People in North Korea’s provincial cities are increasingly fearful due to a rash of armed robberies that have taken place amid continuing poverty among the urban dwellers. The increase in cases of blackmail and robberies by military soldiers has led to police to order its officers to “fire on and suppress (criminals) in cases where the offense is heinous.” A reporting partner in North Hamgyung Province gave the following report in late June. (KANG Ji-won)
◆ Robbers use knives to threaten victims and take away their bicycles, phones and even their clothes
Currently, in areas bordering China, including North Hamgyung and Yanggang provinces, it is illegal to go outside after 9 PM. The curfew was originally implemented to prevent people from using the cover of night to cross the border into China, defect across the border, or engage in smuggling; recently, however, the ban is being used to prevent robberies.
A reporting partner called “A” in Hoeryong told ASIAPRESS that “anyone who is caught outside after 9:30 PM (the authorities give people 30 minutes after 9 PM to get home) is detained. Soldiers are also subject to being detained for curfew violations. People are scared to go outside once it’s dark because robbers will stick knives at your throat or waist and take away what you’re carrying, including your phone and even your clothes.”
“A” also told ASIAPRESS about a recent robbery that occurred in broad daylight near where he lives:
“A man and woman were returning to the downtown area on their bike from the outskirts of town one afternoon in late June when they were robbed. The man’s head was smashed with a rock as he tried to fight back and he fainted, and the robber took the bike and all their personal items.
These days, robberies are conducted in teams. There are many robberies where criminals have a lookout to ensure no one’s coming while they attack their victims, even stealing their bikes. People are so scared that they’ll go in groups of three to five people when travelling between rural and downtown areas.”
◆ Police ordered to fire on and suppress those who commit heinous crimes
The authorities, however, are not just sitting on their hands in the face of this increase in heinous crime. “A” told ASIAPRESS that in late June, people attending an inminban (neighborhood watch unit) meeting were told to actively cooperate with the police and official efforts to crack down on crime.
All districts have checkpoints manned by inminban. The authorities ordered that these checkpoints must thoroughly confirm the identities of everyone entering the districts in order to catch those perpetrating robberies or other anti-social behavior, and to report people who are involved in group activities.

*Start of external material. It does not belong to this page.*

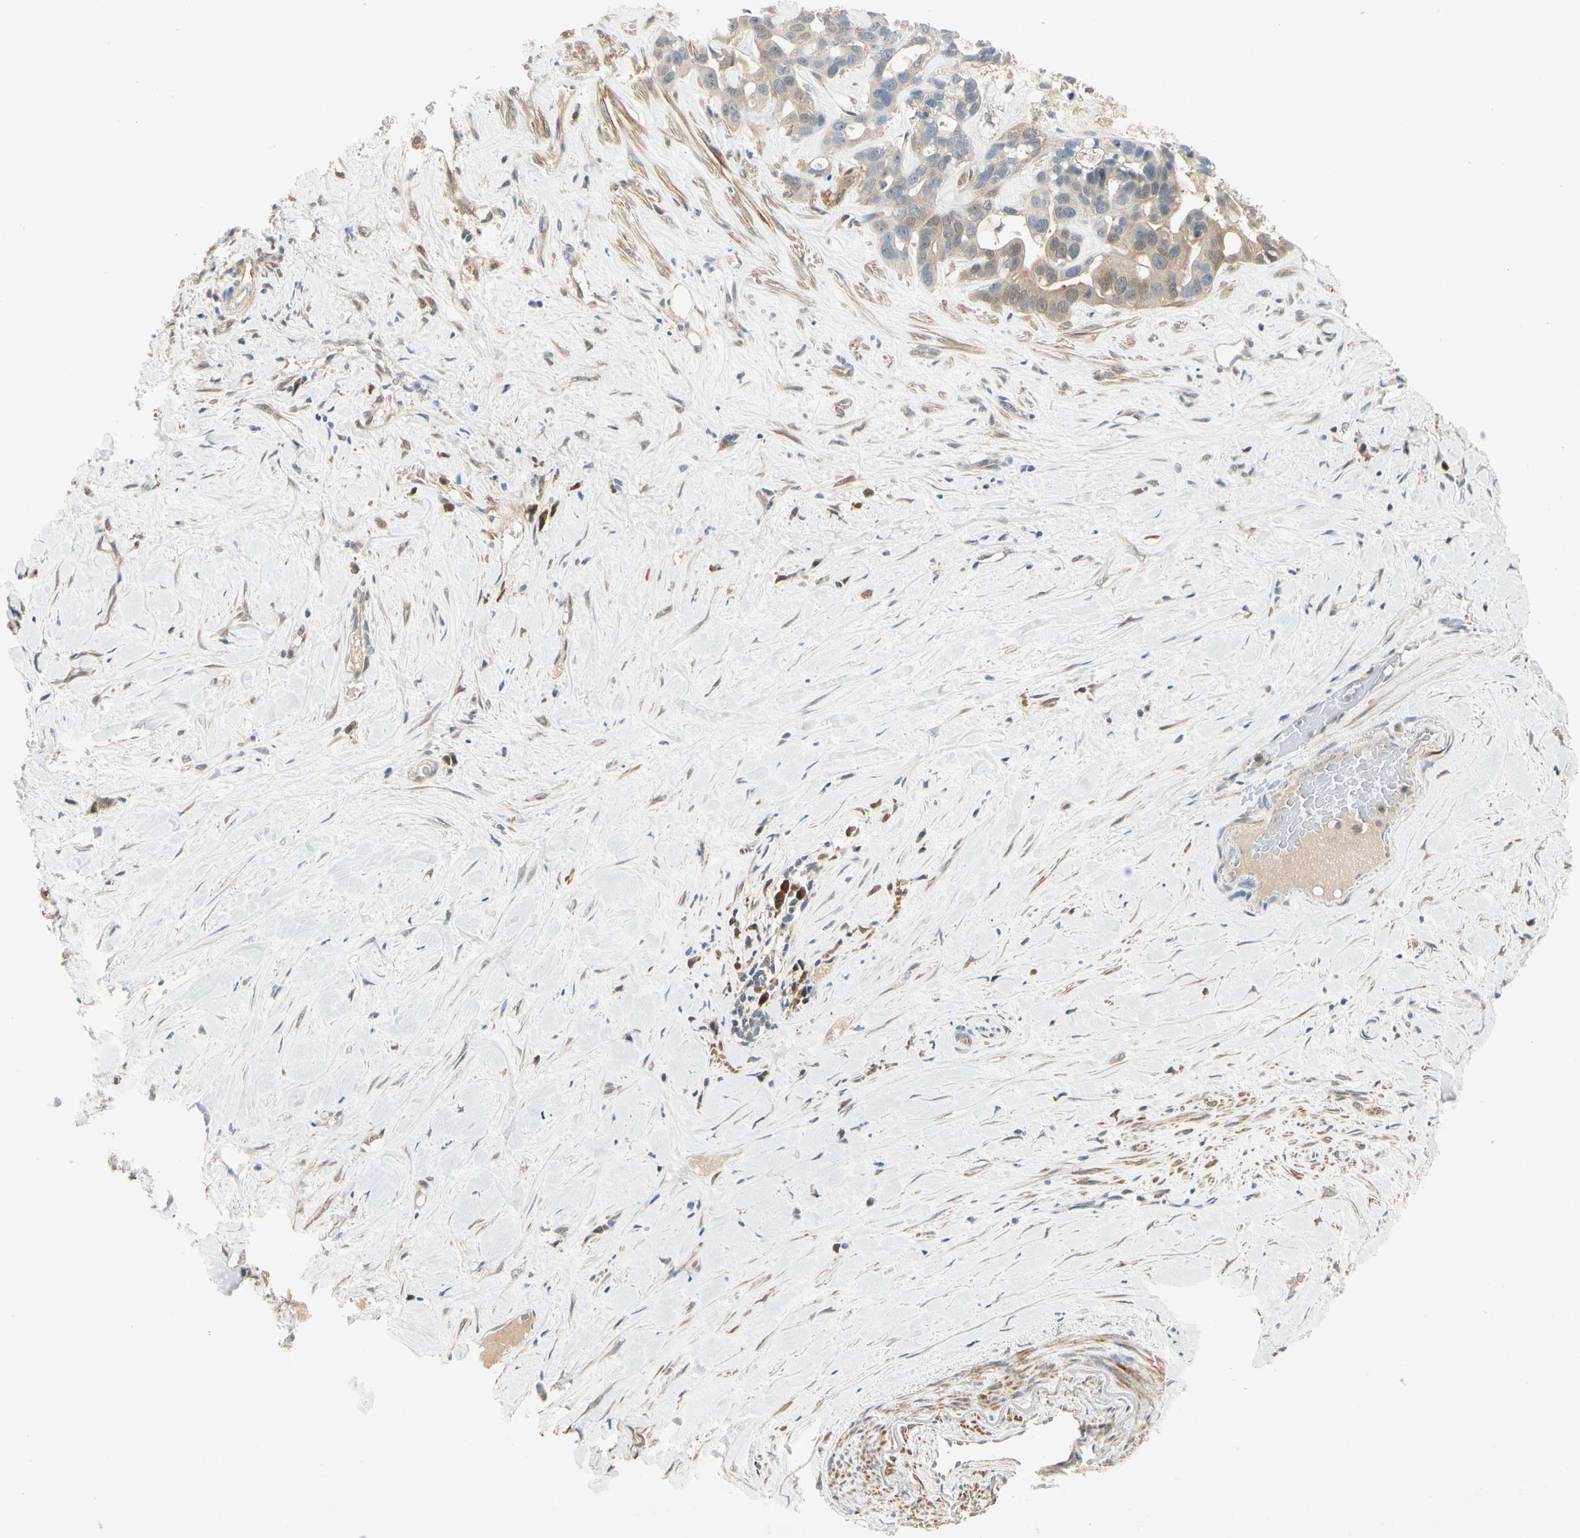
{"staining": {"intensity": "moderate", "quantity": ">75%", "location": "cytoplasmic/membranous,nuclear"}, "tissue": "liver cancer", "cell_type": "Tumor cells", "image_type": "cancer", "snomed": [{"axis": "morphology", "description": "Cholangiocarcinoma"}, {"axis": "topography", "description": "Liver"}], "caption": "Protein analysis of liver cholangiocarcinoma tissue exhibits moderate cytoplasmic/membranous and nuclear expression in approximately >75% of tumor cells.", "gene": "WIPI1", "patient": {"sex": "female", "age": 65}}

The police are also increasing both the size and number of day and night patrols, which is “due to an order to fire on and suppress criminals who conduct heinous crimes,” the reporting partner told ASIAPRESS.
◆ Violent soldiers
A major problem is that robberies are frequently committed by military soldiers.
“If criminals are soldiers, the police can’t go to military bases to conduct face-to-face interviews, even if the criminals’ faces are revealed. That’s why soldiers are increasingly causing issues and stealing from ordinary people during the daylight when there’s a lot of people around.
I once refused to give a passing soldier a cigarette he demanded and he took that as an offense and started an argument, but I was so scared I eventually just handed over all my cigarettes. If I hadn’t, he would’ve probably taken away from bicycle and everything else I had on me. The military bases say they are restricting soldiers’ leave, but robberies committed by soldiers continue to happen.”
Behind the increase in heinous crime such as robberies, there has been a rise in people suffering from poverty due to North Korea’s poor economic situation. There are even cases of people dying of starvation among the vulnerable classes in provincial cities. The frequent cases of robberies by soldiers may be due to poor supplies of daily necessities like food at military bases.
Another ASIAPRESS reporting partner said that “these days, people are focused on surviving without starving at any cost, even if that means stealing.”
※ ASIAPRESS communicates with its reporting partners through Chinese cell phones smuggled into North Korea.